I’d add “and of encyclopedic doing,” for how else would we know of these gifted individuals?
The August 28, 2020, issue of AAAS Science magazine has Andrew Robinson’s “A History of Insatiable Intellectuals,” a review of Peter Burke’s The Polymath: A Cultural History from Leonardo da Vinci to Susan Sontag. Here are tidbits gleaned from the review, together with my usual Internet sleuthing.
Robinson quotes author Peter Burke, “The development of science from the mid-19th century abounds in specialists…” “Yet,” Robinson writes, “despite the trend toward specialization since that time, polymaths… have remained vital to science, if fewer in number.”
A Goodly Total. Burke cites those from other cultures, but limits his focus to 500 western polymaths. Many of them are familiar, da Vinci, Copernicus, Christopher Wren, Richard Feynmann, and Susan Sontag.
Others are less well known, such as Englishman Thomas Young. Robinson writes that Young is “now regarded by many as the greatest polymath since da Vinci.”
Polymath Young. Robinson says, “Formally trained as a physician in the 1790s, Young taught himself physics and philology. He discovered the phenomenon of astigmatism and first proposed the three-color theory of how the retina responds to light.”
Robinson continues, “He showed, in his famous double-slit experiment, that light could behave as both a particle and a wave, a remarkable observation that Richard Feynman declared ‘the heart of quantum mechanics’ and its ‘only mystery.’ Young also named the Indo-European family of languages and took the first crucial steps in deciphering the Rosetta stone and the Egyptian hieroglyphs.”

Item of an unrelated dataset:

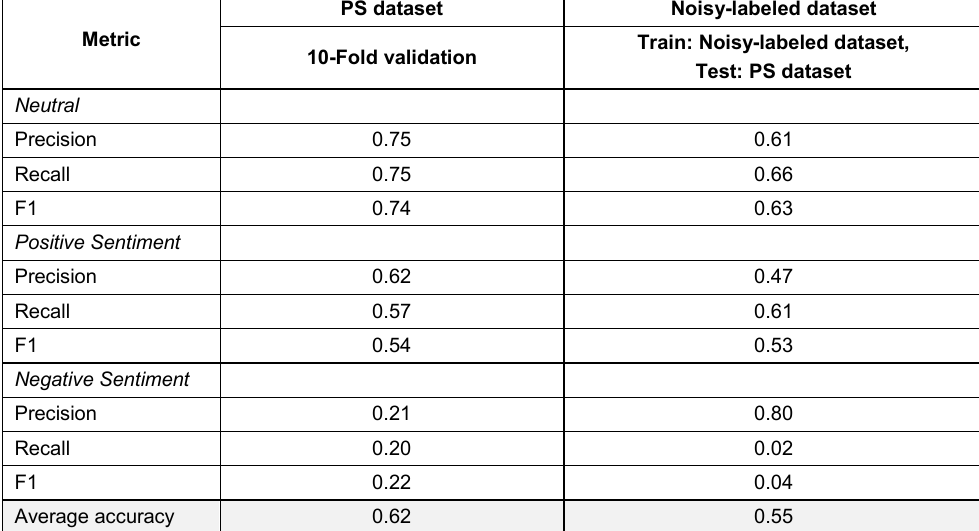
Table 4. NB classifier performance with PS and noisy-labeled dataset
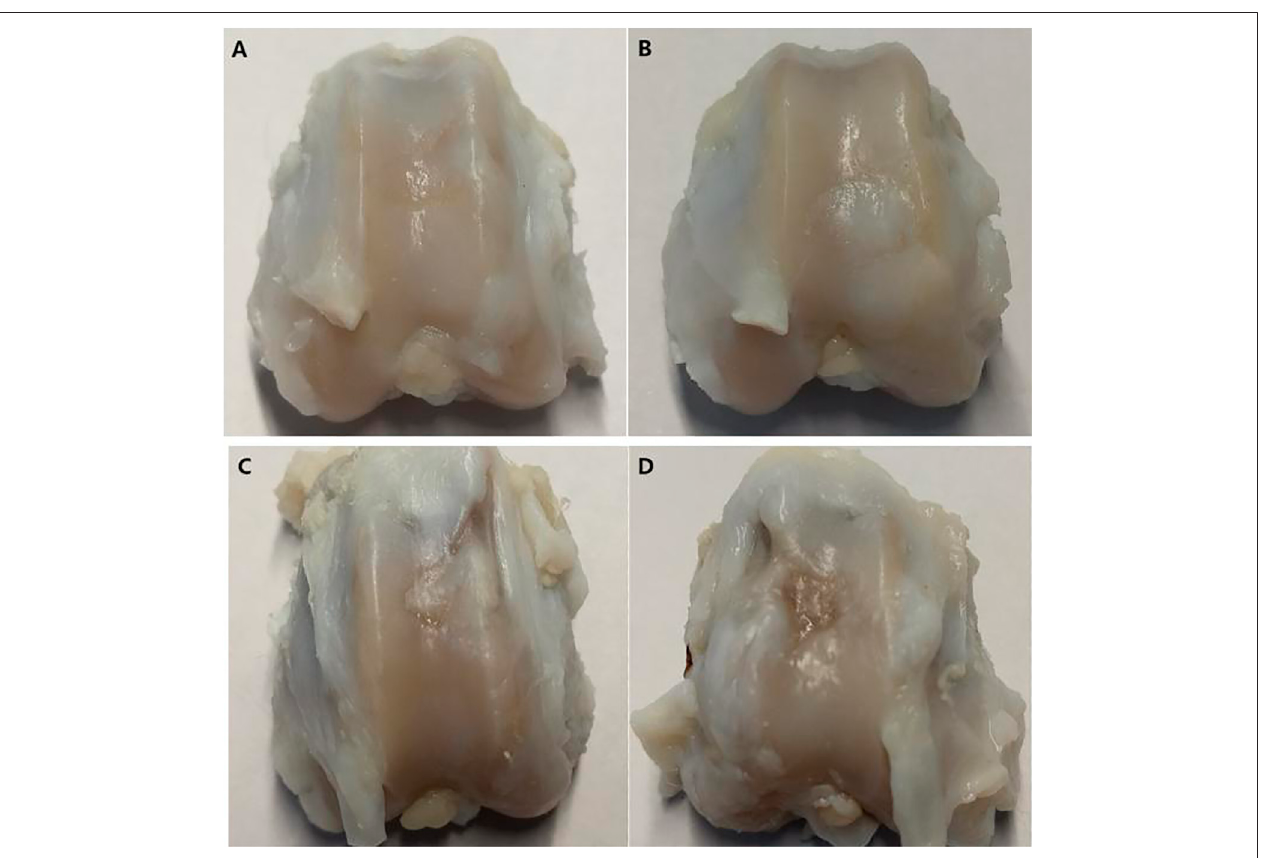
FIGURE 8 | Gross views of four groups of specimens taken at 12 weeks after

Polymath Habits. Burke analyzes personal characteristics of polymaths. Cited are unusual powers of concentration, capacious memory, imagination, restlessness, industriousness, and an obsession with not wasting time.
Burke writes, [An] “overdose of curiosity, long known as the libido sciendi [lust for knowledge] and described by the polymath Francis Bacon as ‘inquisitive appetite,’ is surely the most general as well as the most obvious of the species.”
A Thoughtful List. Burke writes, “This list of western polymaths active from the early fifteenth century onwards is not intended to form a canon: I am sure that I have missed some important figures, especially when they come from countries whose languages I cannot read…. Living polymaths [as of January 2019] are absent from this list, though some have been mentioned from time to time in the text.”
No. 1 in Burke’s 500, arranged chronologically, is Filippo Brunelleschi, 1377–1466, Italian architect, engineer, mathematician, inventor, and artist. No. 500 is Stephen J. Gould, 1941–2002, American geologist, palæontologist, biologist.